# Betta and Ghost Shrimp



## amandalynn (Jan 4, 2008)

I have a male Betta in a two-gallon (US) tank with a heater and filter. I've heard/read that ghost shrimp will live fine with a betta. Is my tank roomy enough for the both of them? Has anyone had any problems with the two being together? Thanks!


----------



## tangy (Apr 23, 2007)

I dont believe bettas take interest in inverts tho it would be nice to upgrade your betta to at least a 5 gallon tank. That would be great for the both species.


----------



## amandalynn (Jan 4, 2008)

tangy said:


> I dont believe bettas take interest in inverts tho it would be nice to upgrade your betta to at least a 5 gallon tank. That would be great for the both species.


I'd love to be able to upgrade, and it is in my plans for the future. At the moment, however, I lack the space.

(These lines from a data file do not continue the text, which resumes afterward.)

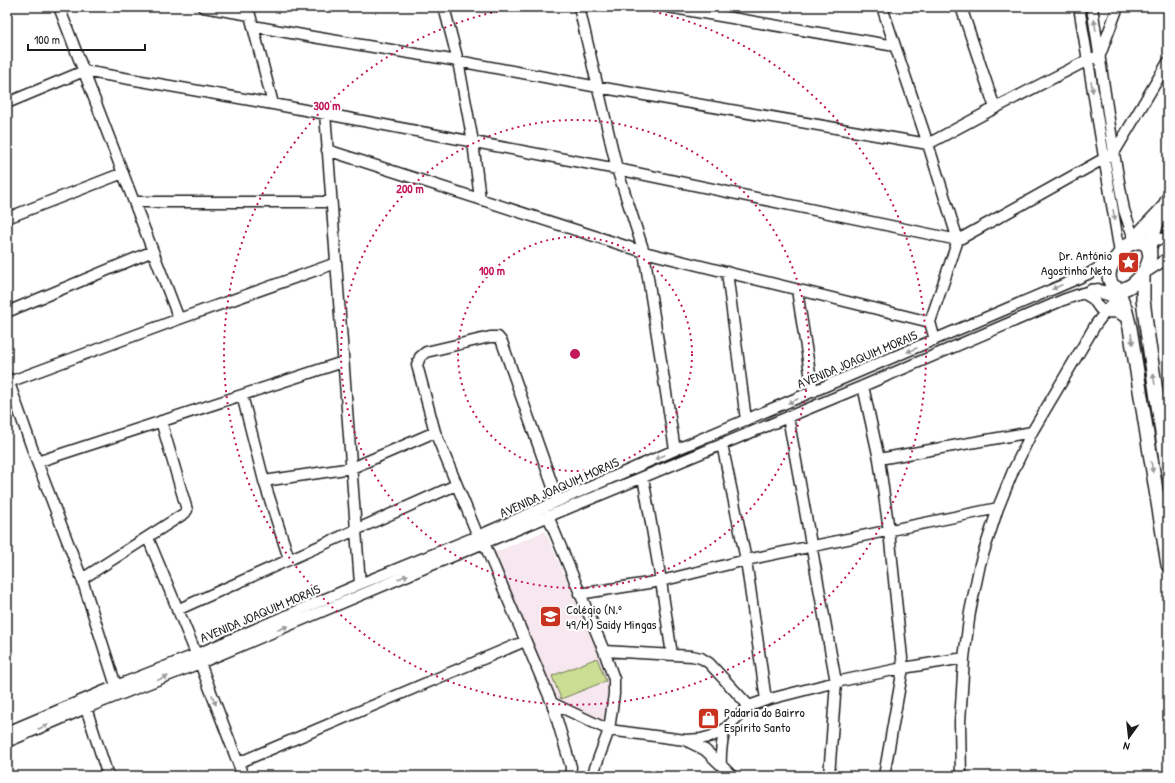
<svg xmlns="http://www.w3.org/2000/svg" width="1175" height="783" viewBox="0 0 1175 783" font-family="'Patrick Hand',sans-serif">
	<rect width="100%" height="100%" fill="#fff"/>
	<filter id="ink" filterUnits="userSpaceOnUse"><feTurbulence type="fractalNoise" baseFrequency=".025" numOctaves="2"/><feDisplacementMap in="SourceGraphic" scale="8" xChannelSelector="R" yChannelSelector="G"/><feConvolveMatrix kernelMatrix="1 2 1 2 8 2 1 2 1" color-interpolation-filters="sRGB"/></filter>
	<g filter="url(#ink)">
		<path fill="#f7e7ee" d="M 545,531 L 610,680 L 604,723 L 555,700 L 494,553 Z"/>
		<path fill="#cadd92" stroke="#737c57" d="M 597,658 L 606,681 L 561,699 L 552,676 Z"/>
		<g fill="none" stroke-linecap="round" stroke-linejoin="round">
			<defs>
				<path id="minor" d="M 59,7 L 179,319
					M 203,7 L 250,15 L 273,104
					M 444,7 L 458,61 L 473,142 L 480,199
					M 579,7 L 617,169 L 644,252 L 675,450
					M 668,7 L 895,46
					M 882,7 L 928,144 L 958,240 L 930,322 L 935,340
					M 961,7 L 995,108
					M 1079,7 L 1120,253
					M 1092,7 L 1114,153 L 1124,210 L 1135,242
					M 253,26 L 313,37 L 458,61 L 598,87 L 928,144 L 995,108 L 1088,60 L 1100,55 L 1118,7
					M 7,103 L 84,71 L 273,104 L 617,169 L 958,240 L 1114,153 L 1168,62
					M 325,113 L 360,584
					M 327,150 L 644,252 L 930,322
					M 134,202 L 331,202
					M 7,218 L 123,173
					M 1146,241 L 1168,238
					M 727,272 L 746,420
					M 1143,274 L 1168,258
					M 797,290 L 813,392
					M 1083,293 L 1093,299 L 1100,309
					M 7,312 L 153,251
					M 7,377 L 37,462 L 82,579 L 116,686
					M 9,382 L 179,319 L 336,263
					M 863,386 L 879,459 L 889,531 L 903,668 L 884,776
					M 242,395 L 264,481 L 289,559
					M 788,417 L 836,682 L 829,776
					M 722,444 L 746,560 L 766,700
					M 879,459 L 1032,432
					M 37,462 L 343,362
					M 643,477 L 661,581 L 672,655
					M 264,481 L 352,468 L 435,432
					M 548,516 L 604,651 L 614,679 L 614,694 L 609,730 L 592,776
					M 478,536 L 435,432 L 417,365 L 420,357 L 426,352 L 490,337 L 498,337 L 502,342 L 558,501
					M 148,538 L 200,663 L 243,776
					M 484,543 L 552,703 L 571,767 L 570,776
					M 82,579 L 185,513 L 187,510 L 161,421
					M 579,594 L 661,581 L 746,560 L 998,508
					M 177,610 L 456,485
					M 604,651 L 692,656 L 701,658 L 709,663 L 749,706
					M 552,703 L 609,730 L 685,740 L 705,750 L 721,765 C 720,752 722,741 725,729
					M 86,708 L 108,776
					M 7,732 L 116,686 L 195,655 L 360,584 L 478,536 L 675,450 L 1058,287 L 1088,274 L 1117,257
					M 685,740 L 701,739 L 712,736 L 725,729 L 749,706 L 766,700 L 836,682 L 903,668 L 964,658
					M 7,742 L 86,708 L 200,663 L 484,543 L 863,386 L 1063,300 L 1083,293 L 1098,289
					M 238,763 L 525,641
					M 721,765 L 732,776
					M 961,776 L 960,722 L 964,658 L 970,612 L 980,564 L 998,508 L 1013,471 L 1032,432 L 1096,324 L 1110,306"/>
				<path id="major" d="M 1126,246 C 1133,243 1140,239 1146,245 C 1162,260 1123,306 1111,283 C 1102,266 1126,248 1136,237 C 1145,227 1154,218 1163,208
					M 1149,252 C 1153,233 1158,216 1168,199
					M 1143,274 L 1143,299 L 1146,324 L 1168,473
					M 1117,288 L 1125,308 L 1130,328 L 1168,565
					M 1092,291 C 1104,292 1113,293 1121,303
					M 1106,311 C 1117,310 1119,311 1127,317"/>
			</defs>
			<use href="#minor" stroke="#1c1c1c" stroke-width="13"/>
			<use href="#major" stroke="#1c1c1c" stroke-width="16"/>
			<use href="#minor" stroke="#fff" stroke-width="10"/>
			<use href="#major" stroke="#fff" stroke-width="13"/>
		</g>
		<defs><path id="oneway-solid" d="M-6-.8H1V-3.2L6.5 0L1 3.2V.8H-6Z"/></defs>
		<g fill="#999">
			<use href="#oneway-solid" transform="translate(1095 25) rotate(-99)"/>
			<use href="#oneway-solid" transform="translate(1092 87) rotate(81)"/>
			<use href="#oneway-solid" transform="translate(1114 215) rotate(80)"/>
			<use href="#oneway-solid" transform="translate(1057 287) rotate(156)"/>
			<use href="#oneway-solid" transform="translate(1132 339) rotate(81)"/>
			<use href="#oneway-solid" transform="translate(912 350) rotate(157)"/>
			<use href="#oneway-solid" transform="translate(1154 379) rotate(-99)"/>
			<use href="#oneway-solid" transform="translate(793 401) rotate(157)"/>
			<use href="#oneway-solid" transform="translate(660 457) rotate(157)"/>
			<use href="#oneway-solid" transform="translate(1152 467) rotate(81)"/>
			<use href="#oneway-solid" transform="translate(403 577) rotate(-23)"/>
			<use href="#oneway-solid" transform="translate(283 628) rotate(-23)"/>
			<use href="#oneway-solid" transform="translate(163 678) rotate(-21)"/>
			<use href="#oneway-solid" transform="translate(214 700) rotate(69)"/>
			<use href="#oneway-solid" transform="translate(43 727) rotate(-24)"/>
		</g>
	</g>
	<g fill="none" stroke="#c2185b" stroke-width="2" stroke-dasharray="2 4">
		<circle cx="575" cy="354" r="117"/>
		<circle cx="575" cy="354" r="234"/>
		<path d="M630 7A351 351 0 1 1 520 7"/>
	</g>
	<defs>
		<symbol id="sight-square" viewBox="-11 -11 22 22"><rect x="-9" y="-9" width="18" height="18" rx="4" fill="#c8321e" stroke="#fff"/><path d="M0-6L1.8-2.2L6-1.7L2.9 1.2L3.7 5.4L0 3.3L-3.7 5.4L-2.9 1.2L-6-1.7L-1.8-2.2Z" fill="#fff"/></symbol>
		<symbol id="school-square" viewBox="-11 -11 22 22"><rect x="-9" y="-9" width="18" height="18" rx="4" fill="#c8321e" stroke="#fff"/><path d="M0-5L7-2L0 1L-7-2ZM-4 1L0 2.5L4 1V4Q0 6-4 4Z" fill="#fff"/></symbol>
		<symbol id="shop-square" viewBox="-11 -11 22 22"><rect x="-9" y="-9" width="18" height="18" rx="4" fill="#c8321e" stroke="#fff"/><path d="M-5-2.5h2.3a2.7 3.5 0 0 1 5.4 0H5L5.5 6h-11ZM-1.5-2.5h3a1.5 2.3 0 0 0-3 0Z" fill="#fff"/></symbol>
	</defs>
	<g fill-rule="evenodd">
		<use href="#sight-square" x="1116" y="250" width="25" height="25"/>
		<use href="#school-square" x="538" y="604" width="25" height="25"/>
		<use href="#shop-square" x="696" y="706" width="25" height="25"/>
	</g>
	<g text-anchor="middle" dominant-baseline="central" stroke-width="4" stroke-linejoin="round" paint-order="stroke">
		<g font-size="13" fill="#1c1c1c" stroke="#fff" text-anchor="start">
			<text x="1112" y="255" text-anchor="end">Dr. António<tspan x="1112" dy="15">Agostinho Neto</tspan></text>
			<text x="566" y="609">Colégio (N.º<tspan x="566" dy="15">49/M) Saidy Mingas</tspan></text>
			<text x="724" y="712">Padaria do Bairro<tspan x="724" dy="15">Espírito Santo</tspan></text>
		</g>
		<g font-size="13" fill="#1c1c1c" stroke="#fff">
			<text transform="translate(857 359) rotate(-23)">AVENIDA JOAQUIM MORAIS</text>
			<text transform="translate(559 487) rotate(-24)">AVENIDA JOAQUIM MORAIS</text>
			<text transform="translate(260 613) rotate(-23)">AVENIDA JOAQUIM MORAIS</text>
		</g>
	</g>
	<circle cx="575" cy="354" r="6" fill="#c2185b" stroke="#fff" stroke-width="2"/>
	<g font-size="12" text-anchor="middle" font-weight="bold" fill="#c2185b" stroke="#fff" stroke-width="4" stroke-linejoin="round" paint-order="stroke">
		<text x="327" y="110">300 m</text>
		<text x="410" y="193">200 m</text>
		<text x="492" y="275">100 m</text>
	</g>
	<rect width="1175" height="783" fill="none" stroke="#fff" stroke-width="24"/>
	<rect x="12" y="12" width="1151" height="759" fill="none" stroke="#1c1c1c" stroke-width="1.5" filter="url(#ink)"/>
	<g transform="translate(1129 737) rotate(195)" stroke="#ffffff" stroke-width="3" paint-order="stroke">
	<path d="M0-3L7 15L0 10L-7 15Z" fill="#1c1c1c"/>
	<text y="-6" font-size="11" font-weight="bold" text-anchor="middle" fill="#1c1c1c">N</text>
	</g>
	<path d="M28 44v6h117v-6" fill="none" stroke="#1c1c1c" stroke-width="2"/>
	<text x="34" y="44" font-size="12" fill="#1c1c1c" stroke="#ffffff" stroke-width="3" paint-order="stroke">100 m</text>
</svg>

Other than that, I guess they'd be okay? Everything I've read seems to indicate they'd be fine together.


----------



## Lupin (Aug 2, 2006)

Provide plenty of plants for the shrimps to hide in case the betta tries to divebomb them.


----------



## SST (Nov 17, 2007)

It really depends on the personality of your betta. Some will tolerate tank mates and some will eat 'em. LOL. It'll be an experiment. Providing cover for the shrimp is an excellent idea. Let us know how it goes.


----------



## amandalynn (Jan 4, 2008)

So far, so good. I've had the shrimp in the tank for about half an hour. My betta has flared his gills at it a few times, but seems to have no desire to make it a meal! Hopefully they can continue to co-habitate peacefully!


----------